I did as he asked, feeling like the world’s biggest dope. One step . . . lowering my head to keep from scraping it on the aluminum ceiling . . . two steps . . . now actually crouching a little. A few more steps and I’d have to get on my knees. That I had no intention of doing, dying man’s request or not.
“Al, this is stupid. Unless you want me to bring you a carton of fruit cocktail or some of these little jelly packets, there’s nothing I can do in h—”
That was when my foot went down, the way your foot does when you’re starting down a flight of steps. Except my foot was still firmly on the dark gray linoleum floor. I could see it.
“There you go,” Al said. The gravel had gone out of his voice, at least temporarily; the words were soft with satisfaction. “You found it, buddy.”
But what had I found? What exactly was I experiencing? The power of suggestion seemed the most likely answer, since no matter what I felt, I could see my foot on the floor. Except . . .
You know how, on a bright day, you can close your eyes and see an afterimage of whatever you were just looking at? It was like that. When I looked at my foot, I saw it on the floor. But when I
blinked
—either a millisecond before or a millisecond after my eyes closed, I couldn’t tell which—I caught a glimpse of my foot on a step. And it wasn’t in the dim light of a sixty-watt bulb, either. It was in bright sunshine.
I froze.
“Go on,” Al said. “Nothing’s going to happen to you, buddy. Just go on.” He coughed harshly, then said in a kind of desperate growl:
“I need you to do this.”
So I did.
God help me, I did.
CHAPTER 2
1
I took another step forward and went down another step. My eyes still told me I was standing on the floor in the pantry of Al’s Diner, but I was standing straight and the top of my head no longer scraped the roof of the pantry. Which was of course impossible. My stomach lurched unhappily in response to my sensory confusion, and I could feel the egg salad sandwich and the piece of apple pie I’d eaten for lunch preparing to push the ejector button.
From behind me—yet a little distant, as if he were standing fifteen yards away instead of only five feet—Al said, “Close your eyes, buddy, it’s easier that way.”
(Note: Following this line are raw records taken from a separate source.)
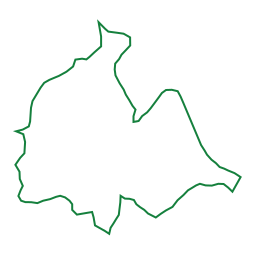 Bonfinópolis, Goiás, Brazil
{"feature_id": "56859067B14300569311798", "entity_name": "Bonfinópolis", "entity_type": "district", "adm_level": 2, "iso_a3": "BRA", "parent_name": "Brazil", "parent_adm1": "Goiás", "projection": "mercator", "projection_center": [-49.007, -16.591], "detail": "fine", "context": "isolated", "style": "outline", "palette": "green", "viewbox_px": 256, "rotation_deg": 0, "n_neighbors": 0, "source": "geoboundaries", "source_scale": "gbopen_adm2", "svg_char_len": 1540}
<svg xmlns="http://www.w3.org/2000/svg" viewBox="0 0 256 256"><path d="M130.1,37.4L123.6,33.7L117.4,32.8L108.3,31.6L105.0,28.7L98.6,22.2L101.1,36.5L101.1,46.4L94.4,52.3L89.6,56.8L86.4,59.4L82.1,58.7L75.4,59.6L73.1,66.5L66.5,71.7L58.9,75.9L55.0,77.5L49.3,79.9L44.2,82.8L40.7,87.5L38.4,91.3L36.0,95.3L32.5,101.1L31.0,107.8L30.1,121.5L28.8,126.4L22.7,129.6L16.1,131.3L23.3,134.2L25.1,142.0L24.4,153.3L20.2,157.8L15.4,164.8L19.5,171.7L19.8,179.0L22.8,185.9L20.6,190.3L18.4,196.0L21.1,200.7L25.3,202.1L31.2,202.2L37.4,203.1L43.2,200.7L50.2,199.1L56.2,196.8L60.2,195.8L65.1,197.4L69.5,200.7L72.2,204.2L72.2,209.9L76.9,214.6L86.2,213.0L92.1,212.0L93.6,217.4L95.0,225.4L104.8,230.9L109.2,233.8L110.6,227.8L113.5,223.4L115.8,219.6L118.8,214.9L119.4,209.7L120.3,202.4L120.6,195.8L124.9,198.6L129.5,198.8L133.9,200.0L136.4,204.3L140.0,207.1L144.3,209.9L148.0,213.5L155.8,217.5L160.8,213.8L166.0,210.4L172.5,206.9L177.6,200.2L183.5,195.0L188.0,190.3L192.0,187.9L196.1,185.4L199.9,183.8L205.6,185.4L211.9,185.6L218.3,183.8L223.6,184.0L228.2,187.6L232.4,191.7L240.6,177.1L234.5,173.1L228.1,170.5L224.1,168.6L219.6,167.0L216.0,163.2L211.5,159.7L207.0,154.7L204.7,150.7L201.1,145.1L183.2,102.6L180.6,96.6L177.7,91.2L171.8,89.8L166.0,90.0L161.9,93.0L159.4,96.5L155.4,101.9L150.7,108.2L147.1,112.4L142.2,116.0L138.6,121.0L133.5,121.9L133.5,116.2L135.5,109.6L132.5,105.8L129.2,100.0L125.8,94.6L123.7,89.6L119.7,83.4L115.5,75.4L114.7,69.5L115.2,63.6L119.1,59.1L121.5,54.7L125.8,50.2L130.2,45.5L130.1,37.4Z" fill="none" stroke="#15803d" stroke-width="2"/></svg>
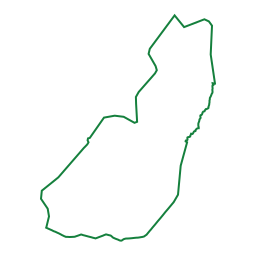 outline of Ansongo, Gao, Mali
{"feature_id": "8926073B56917716124995", "entity_name": "Ansongo", "entity_type": "district", "adm_level": 2, "iso_a3": "MLI", "parent_name": "Mali", "parent_adm1": "Gao", "projection": "equal_earth", "projection_center": [1.009, 15.923], "detail": "fine", "context": "isolated", "style": "outline", "palette": "green", "viewbox_px": 256, "rotation_deg": 0, "n_neighbors": 0, "source": "geoboundaries", "source_scale": "gbopen_adm2", "svg_char_len": 2727}
<svg xmlns="http://www.w3.org/2000/svg" viewBox="0 0 256 256"><path d="M174.6,15.4L149.8,48.8L148.6,53.9L155.6,66.1L156.8,70.2L155.0,73.4L138.7,92.0L135.9,97.0L136.1,103.9L137.1,121.8L134.5,122.8L123.7,116.8L114.7,115.7L104.0,117.6L89.8,137.9L88.0,138.4L87.6,140.3L88.5,142.3L87.3,144.4L85.3,146.5L83.8,148.0L58.3,177.4L41.8,190.7L41.0,198.8L47.7,208.7L49.0,216.4L46.3,227.5L46.2,227.7L47.5,228.3L48.4,228.7L49.7,229.3L50.6,229.7L52.0,230.3L52.9,230.8L54.2,231.4L55.2,231.7L57.5,232.8L58.7,233.3L59.8,233.9L60.2,234.1L61.0,234.5L61.6,234.9L63.7,235.9L64.2,236.2L65.6,236.7L65.9,236.9L67.3,236.9L67.8,236.9L69.7,237.0L72.2,236.9L74.1,236.8L74.9,236.7L76.5,236.1L76.9,236.0L78.9,235.3L80.8,234.6L81.1,234.5L82.2,234.8L83.0,235.1L85.0,235.6L88.3,236.5L89.9,236.9L91.5,237.3L92.8,237.7L94.5,238.1L95.5,238.4L96.6,238.0L97.5,237.7L98.2,237.4L103.3,235.5L103.9,235.2L106.0,234.4L106.9,234.6L108.0,234.9L108.7,235.1L110.5,235.5L110.9,235.7L111.5,236.2L112.8,237.4L113.4,237.8L113.9,238.0L115.7,238.8L118.2,239.7L118.7,240.0L119.9,240.5L120.4,240.6L121.1,240.6L121.6,240.6L122.2,240.2L123.2,239.5L123.6,239.2L125.2,238.7L125.7,238.6L126.6,238.5L127.7,238.5L129.7,238.4L132.7,238.1L134.3,237.9L136.5,237.7L137.4,237.7L139.0,237.5L141.3,237.1L142.1,237.0L143.7,236.6L144.0,236.5L144.6,236.1L145.4,235.5L146.0,235.1L146.5,234.8L146.9,234.3L147.8,233.2L150.2,230.3L150.7,229.8L152.3,227.8L152.8,227.2L155.1,224.5L157.7,221.3L160.2,218.4L163.0,215.0L165.3,212.1L167.8,209.2L170.3,206.2L172.8,203.2L173.1,202.9L173.4,202.4L173.6,202.3L178.0,194.7L180.7,165.7L187.1,142.3L185.6,141.4L185.6,141.2L185.7,140.8L185.9,140.5L186.4,140.4L187.0,140.3L187.4,139.9L187.5,139.6L187.5,139.3L187.4,138.7L187.4,137.5L187.7,137.3L188.2,137.1L189.0,137.0L189.5,136.9L190.2,136.5L190.2,136.2L190.3,135.5L190.7,134.9L191.0,134.4L191.1,133.7L191.3,133.7L191.7,133.8L192.2,134.0L192.7,133.8L192.9,133.5L193.3,132.8L193.9,131.6L194.7,131.1L195.1,131.2L195.4,131.1L195.6,130.8L195.6,130.3L195.7,129.8L196.3,129.2L197.1,128.5L197.9,128.2L198.7,128.2L198.7,127.4L198.6,126.7L198.3,125.9L198.4,124.9L198.3,124.4L198.4,123.3L199.2,121.2L199.4,120.2L199.5,119.4L200.3,118.4L200.6,117.8L200.4,116.8L200.3,115.8L200.6,115.2L201.3,115.1L201.9,114.5L202.3,113.7L202.6,112.4L203.3,111.6L204.5,111.3L205.0,110.2L205.8,109.1L206.5,109.1L208.1,108.3L208.4,107.9L208.5,107.8L208.4,107.1L209.0,105.2L209.2,104.8L209.2,104.1L209.5,102.3L209.5,100.5L209.8,99.5L209.8,98.8L209.9,97.9L210.8,96.3L211.3,95.0L211.8,93.7L212.4,92.8L212.5,92.1L212.5,90.9L212.3,89.9L212.6,88.8L212.5,87.1L212.4,85.9L212.8,85.4L213.3,85.0L212.7,84.1L212.6,83.2L214.9,83.8L215.0,83.7L210.7,54.5L212.0,25.7L208.9,21.4L204.4,19.3L184.1,27.1L174.6,15.4Z" fill="none" stroke="#15803d" stroke-width="2"/></svg>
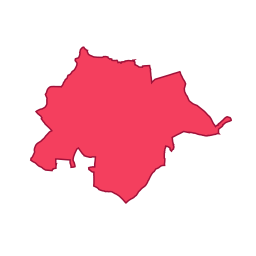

When I did it, the sensory confusion disappeared at once. It was like uncrossing your eyes. Or putting on the special glasses in a 3-D movie, that might be closer. I moved my right foot and went down another step. It
was
steps; with my vision shut off, my body had no doubt about that.
“Two more, then open em,” Al said. He sounded farther away than ever. At the other end of the diner instead of standing in the pantry door.
I went down with my left foot. Went down with my right foot again, and all at once there was a pop inside my head, exactly like the kind you hear when you’re in an airplane and the pressure changes suddenly.